**Arbeitsauftrag**
Führen Sie den Text über die steigenden Übergangsquoten auf Realschulen und Gymnasien im Anschluss an seinen letzten Satz fort.

**Vorliegender Text**
--------------------------------
VBE skeptisch: Die Übergangsquoten auf Realschulen und Gymnasien steigen – aber auch die Abschlüsse?

Vor allem seit dem Wegfall der Verbindlichkeit der Grundschulempfehlung dür­fen sich Realschulen und Gymnasien über eine erhöhte Nachfrage freuen. Eltern „versuchen“ trotz einer anders lautenden Empfehlung, ihrem Kind den höherwer­tigen Abschluss zu ermöglichen. Das Kultusministerium tut ein Übriges, indem es die steigenden Übergangszahlen – insbesondere von Kindern mit Migrationshin­tergrund – als Erfolg verkauft, so, als hätten die Schüler schon allein mit dem Übertritt auf das Gymnasium das Abitur bereits in der Tasche.

VBE Pressesprecher Michael Gomolzig
Michael Gomolzig, Sprecher des VBE

Der Verband Bildung und Erziehung (VBE) Baden-Württemberg sieht mit Sorge, dass die Übergangsquoten auf die weiterführenden Schulen Jahr für Jahr statistisch penibel erfasst werden, nicht jedoch zu den an der gewählten Schulart realiter erreichten Ab­schlüssen in Korrelation gesetzt werden. Ein hoher Übergang auf das Gymnasium be­deutet eben nicht gleichzeitig das Ansteigen der Schüler mit erfolgreichem Abitur.

Mit einer Übergangsquote von 65 Prozent auf das Gymnasium liegt die Stadt Heidel­berg im oberen Bereich. Wenn in großen Städten wie Stuttgart oder Mannheim nicht einmal zehn Prozent der Kinder in einer Haupt- oder Werkrealschule angemeldet wer­den, spricht das jedoch nicht unbedingt für eine signifikante Steigerung des Leistungs­vermögens und Leistungswillens der anderen Schüler.

Von den Realschulen und Gymnasien hört man sehr deutlich, dass viele Schüler stark unterstützt werden müssen, um den Anforderungen überhaupt entsprechen zu können. „Die Schüler sind überfordert und besuchen die falsche Schulart“, heißt es dann schnell. Zu Recht fordern Realschulen und Gymnasien mehr Unterstützung bei dieser neu zu­sammengesetzten Schülerschaft. Heterogenere Klassen können nur mit mehr Zeit, inten­siverer Betreuung und damit auch mit kleineren Klassen auf Dauer erfolgreich sein.
--------------------------------
**Entnommene Angaben**
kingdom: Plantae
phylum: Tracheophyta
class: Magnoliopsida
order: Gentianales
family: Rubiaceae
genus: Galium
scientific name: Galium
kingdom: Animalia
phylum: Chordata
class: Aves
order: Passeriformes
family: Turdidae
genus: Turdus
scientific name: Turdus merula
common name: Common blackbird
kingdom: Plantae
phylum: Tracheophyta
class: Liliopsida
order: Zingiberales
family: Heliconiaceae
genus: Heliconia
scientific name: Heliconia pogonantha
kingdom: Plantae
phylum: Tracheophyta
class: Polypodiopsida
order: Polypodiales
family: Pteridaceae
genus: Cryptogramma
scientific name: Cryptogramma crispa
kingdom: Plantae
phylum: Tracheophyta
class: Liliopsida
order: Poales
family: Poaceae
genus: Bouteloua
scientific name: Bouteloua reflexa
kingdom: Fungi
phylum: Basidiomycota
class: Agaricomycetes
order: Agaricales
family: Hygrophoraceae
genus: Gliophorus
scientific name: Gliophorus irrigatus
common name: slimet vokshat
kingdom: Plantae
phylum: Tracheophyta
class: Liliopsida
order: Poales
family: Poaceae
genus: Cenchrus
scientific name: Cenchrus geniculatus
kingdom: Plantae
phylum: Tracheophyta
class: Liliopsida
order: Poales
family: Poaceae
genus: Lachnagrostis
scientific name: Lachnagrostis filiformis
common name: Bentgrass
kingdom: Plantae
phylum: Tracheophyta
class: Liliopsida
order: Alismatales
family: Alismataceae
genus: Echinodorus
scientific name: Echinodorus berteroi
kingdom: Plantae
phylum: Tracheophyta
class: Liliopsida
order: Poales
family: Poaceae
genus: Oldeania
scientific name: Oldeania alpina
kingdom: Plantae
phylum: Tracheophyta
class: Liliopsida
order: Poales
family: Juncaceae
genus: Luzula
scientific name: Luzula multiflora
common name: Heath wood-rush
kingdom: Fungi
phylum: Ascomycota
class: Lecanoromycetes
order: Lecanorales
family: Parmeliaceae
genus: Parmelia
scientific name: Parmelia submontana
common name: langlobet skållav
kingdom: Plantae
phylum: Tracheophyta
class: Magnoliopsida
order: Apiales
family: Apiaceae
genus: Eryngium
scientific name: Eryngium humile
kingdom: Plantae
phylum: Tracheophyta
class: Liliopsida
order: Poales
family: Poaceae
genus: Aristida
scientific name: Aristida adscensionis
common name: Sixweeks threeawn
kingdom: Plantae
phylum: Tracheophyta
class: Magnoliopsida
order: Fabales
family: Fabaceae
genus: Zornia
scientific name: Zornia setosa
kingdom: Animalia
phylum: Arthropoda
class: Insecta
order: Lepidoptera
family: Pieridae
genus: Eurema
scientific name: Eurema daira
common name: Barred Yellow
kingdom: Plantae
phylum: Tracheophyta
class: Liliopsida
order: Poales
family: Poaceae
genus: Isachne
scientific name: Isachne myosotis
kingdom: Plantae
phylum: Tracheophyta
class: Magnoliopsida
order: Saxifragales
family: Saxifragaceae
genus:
--------------------------------
**Ergebnis**
In den Stufen 7 und 8 müssen einige Haupt-/Werkrealschulen sowie Realschulen zu­sätzlich neue Klassen bilden. Sogenannte „abgeschulte“ Schüler, die meist zum wieder­holten Male sitzengeblieben und somit an der gewählten Schulart „gescheitert“ sind, füllen plötzlich die Klassen in der Schulart, in die man das Kind nach der vierten Klasse eigentlich nicht stecken wollte. Statistiken darüber werden nicht geführt. „Sollte es dann gar keine Hauptschule mehr in der Region geben, weil sie sukzessive alle geschlossen worden sind, wird die neue Gemeinschaftsschule zum Auffangbecken der Gescheiter­ten“, mahnt der VBE-Sprecher und fordert, jetzt Zahlen auf den Tisch zu legen.

VBE wartet nach wie vor auf die Auswertung der Übergangszahlen auf Gemeinschaftsschulen

Stuttgart. Mitte Oktober wurden im Rahmen der Herbststatistik an den Grundschu­len die Übergangszahlen der Viertklässler auf die weiterführenden Schulen erhoben. Dabei wurde abgefragt, wie viele Kinder mit welcher Grundschul­empfehlung auf Gemeinschaftsschulen wechselten. Der Verband Bildung und Erziehung (VBE) hatte damals das Kultusministerium aufgefordert, aus Gründen der Transparenz die Zahlen des Übergangsverhaltens offen­zulegen. Auch ein Vierteljahr nach dieser Erhebung werden die Zahlen weiter unter Verschluss gehalten, kritisiert der VBE.

Es verging bisher kaum ein Monat, ohne dass das Kultusministerium oder die Stabsstelle darauf hingewiesen haben, zu welchem Erfolgsmodell sich die neue Gemeinschaftsschule im Land entwickle. Selbst CDU-Bürgermeister und nicht grün-rote Gemeinderäte würden mit Feuereifer Anträge auf die Einrichtung der von Grün-Rot favorisierten Schulart stellen, jubelte das Ministerium. Kritikern, die als Grund für manche Antragstellung die Möglichkeit zur Standortsicherung bei zurückgehenden Schülerzahlen sahen, entgegnete man, dass die neue Schul­art eine Schule für alle sei, ohne den Beweis anzutreten, ob dem wirklich so ist. Da bei der Anmeldung keine Grundschulempfehlungen mehr vorgelegt werden müssen, wisse man folglich auch nicht, welche Schüler Gemeinschaftsschulen besuchten, argumentierte die Kultusbehörde.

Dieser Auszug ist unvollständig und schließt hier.